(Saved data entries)
——————————
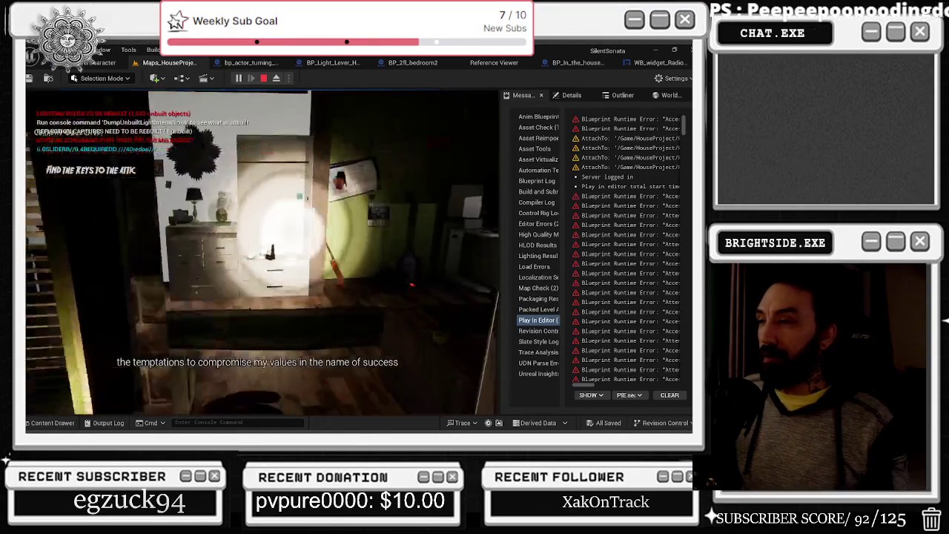
{"action": "key", "text": "w"}
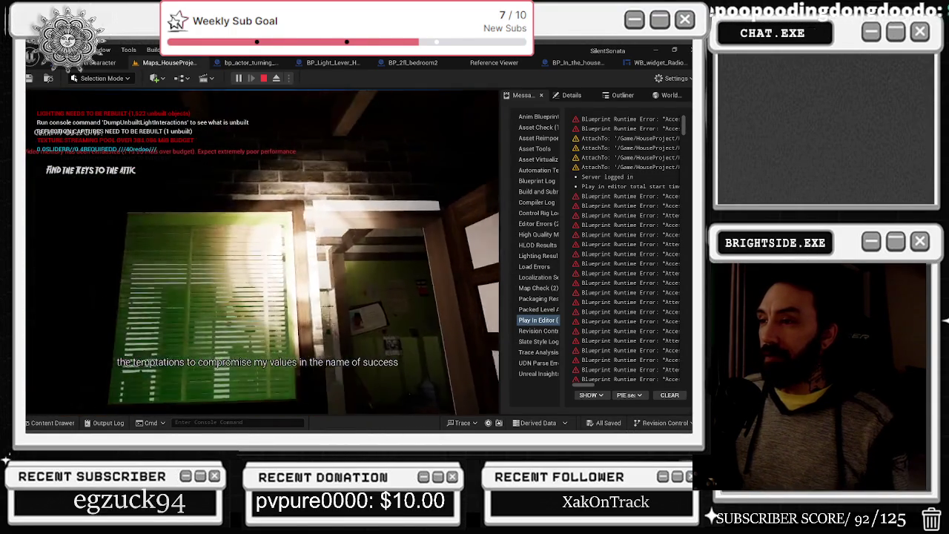
{"action": "key", "text": "w"}
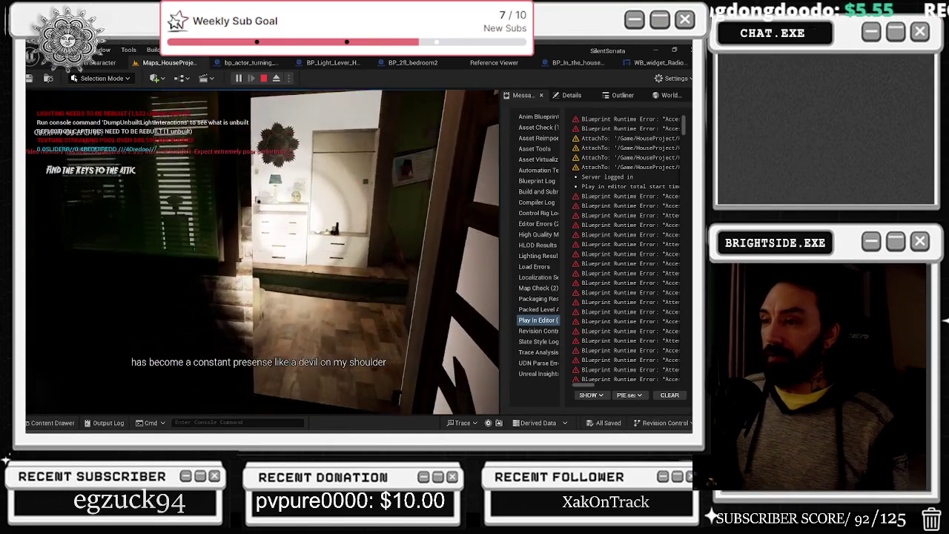
{"action": "key", "text": "w"}
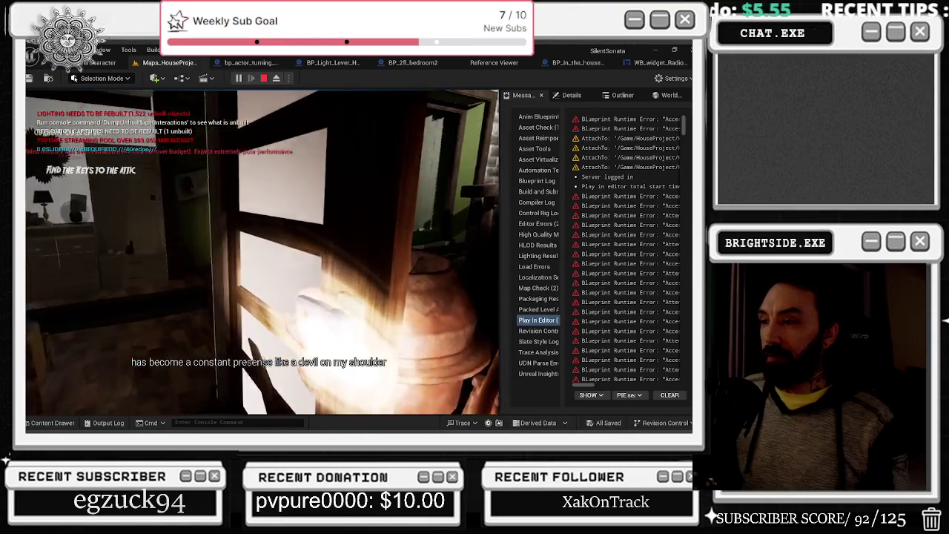
{"action": "key", "text": "w"}
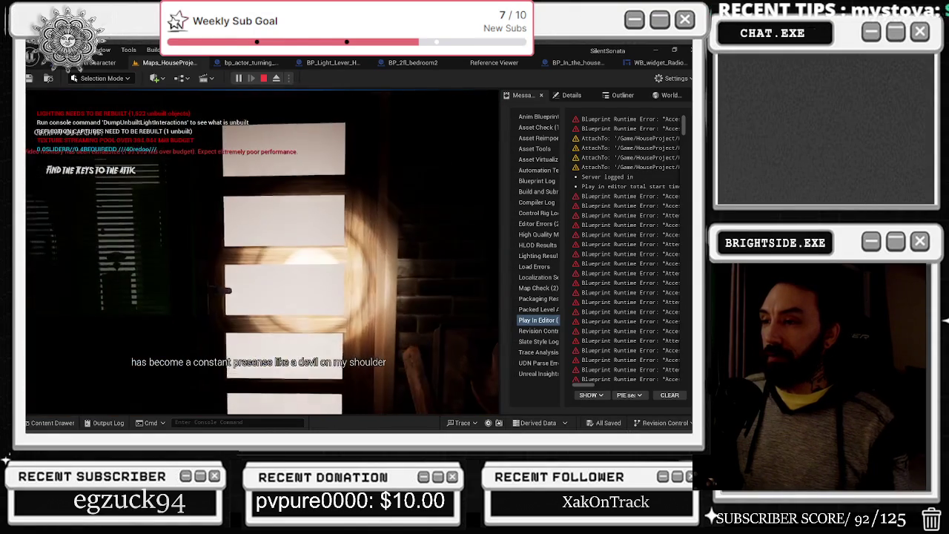
Go through the paned door into the bedroom and walk up to the boombox
{"action": "key", "text": "a"}
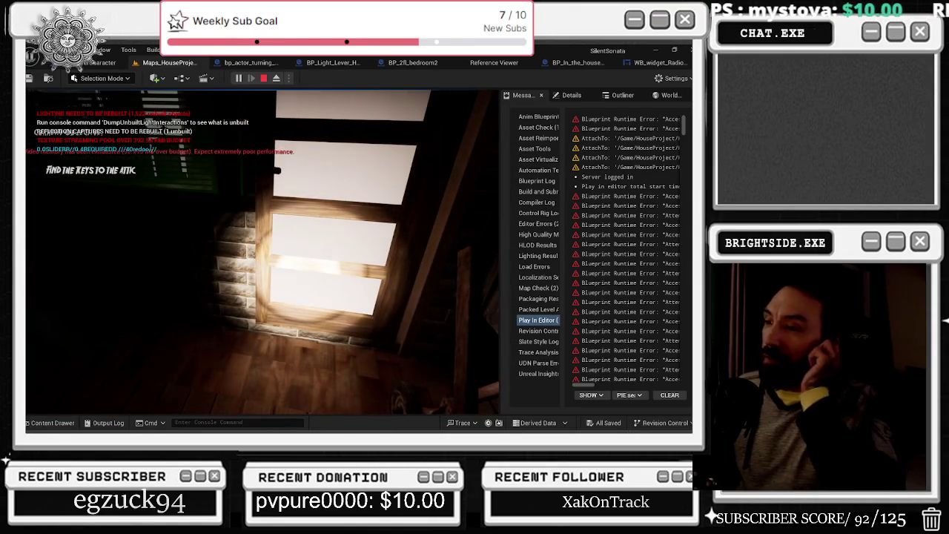
{"action": "key", "text": "w"}
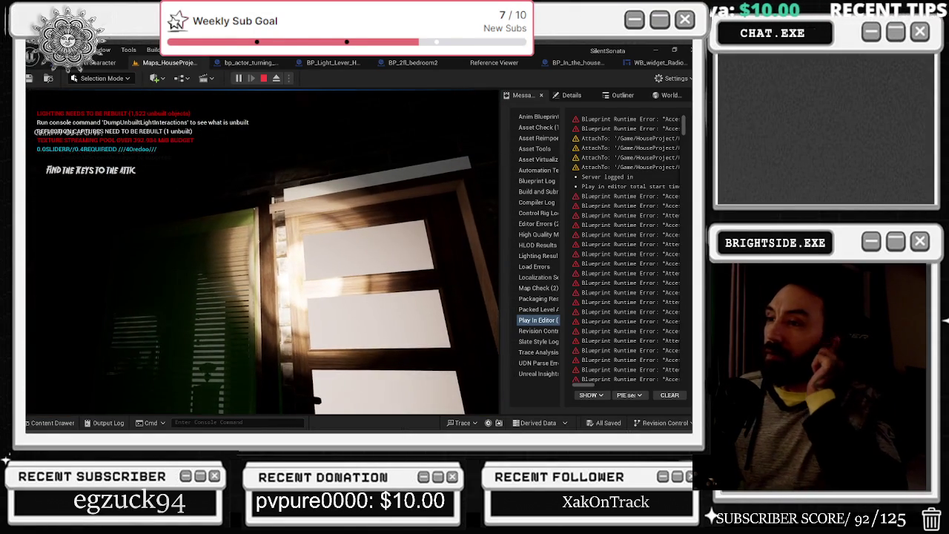
{"action": "key", "text": "w"}
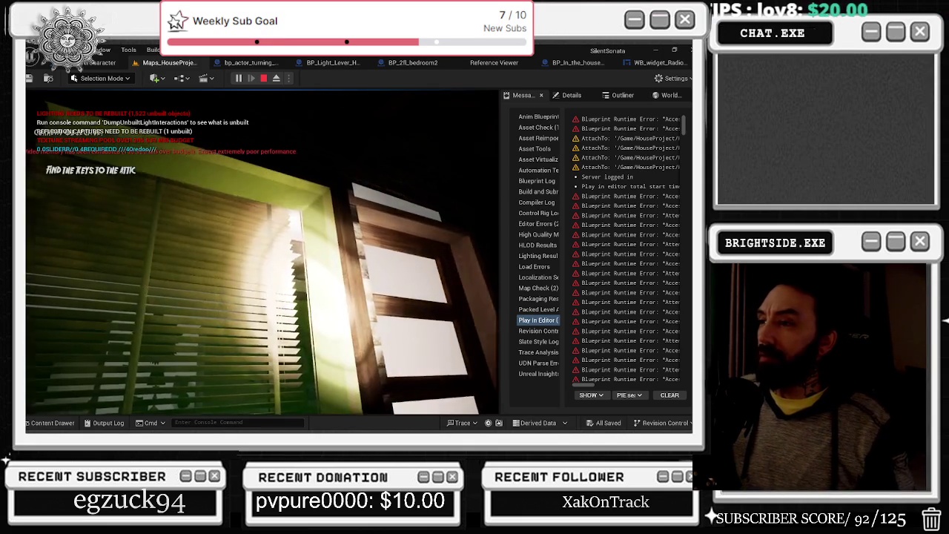
{"action": "key", "text": "w"}
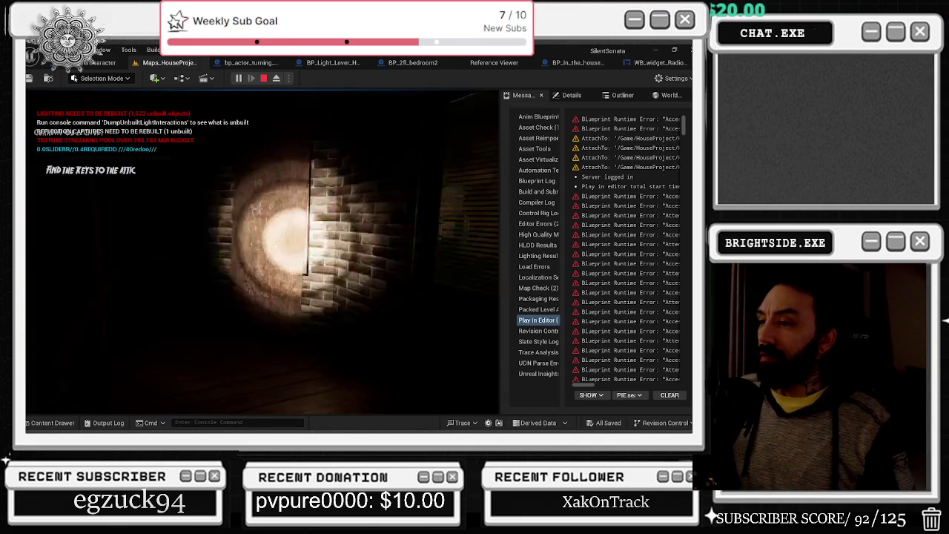
{"action": "key", "text": "w"}
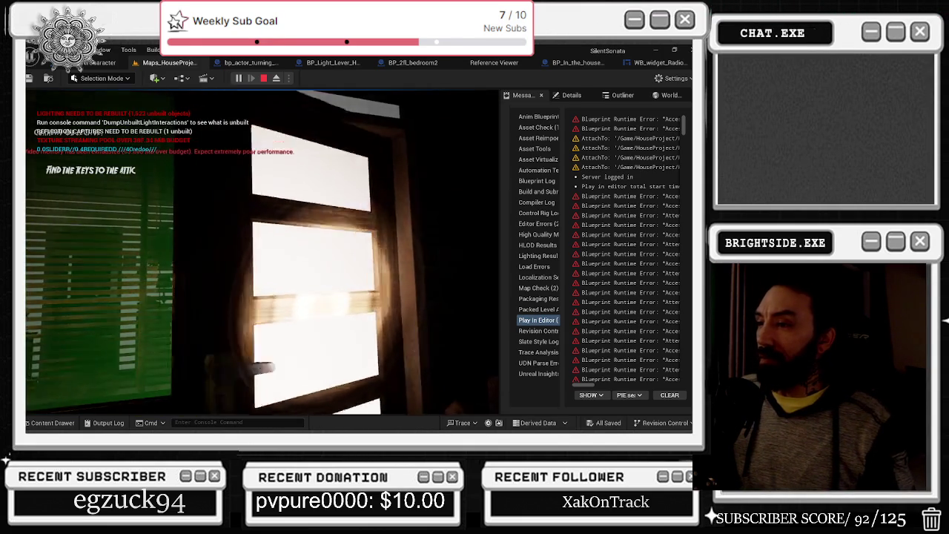
{"action": "key", "text": "w"}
——————————
-- What you will do --
With the pictures removed, return each record above exactly as given.

-- Completed task --
{"action": "key", "text": "w"}
{"action": "key", "text": "w"}
{"action": "key", "text": "w"}
{"action": "key", "text": "w"}
Go through the paned door into the bedroom and walk up to the boombox
{"action": "key", "text": "a"}
{"action": "key", "text": "w"}
{"action": "key", "text": "w"}
{"action": "key", "text": "w"}
{"action": "key", "text": "w"}
{"action": "key", "text": "w"}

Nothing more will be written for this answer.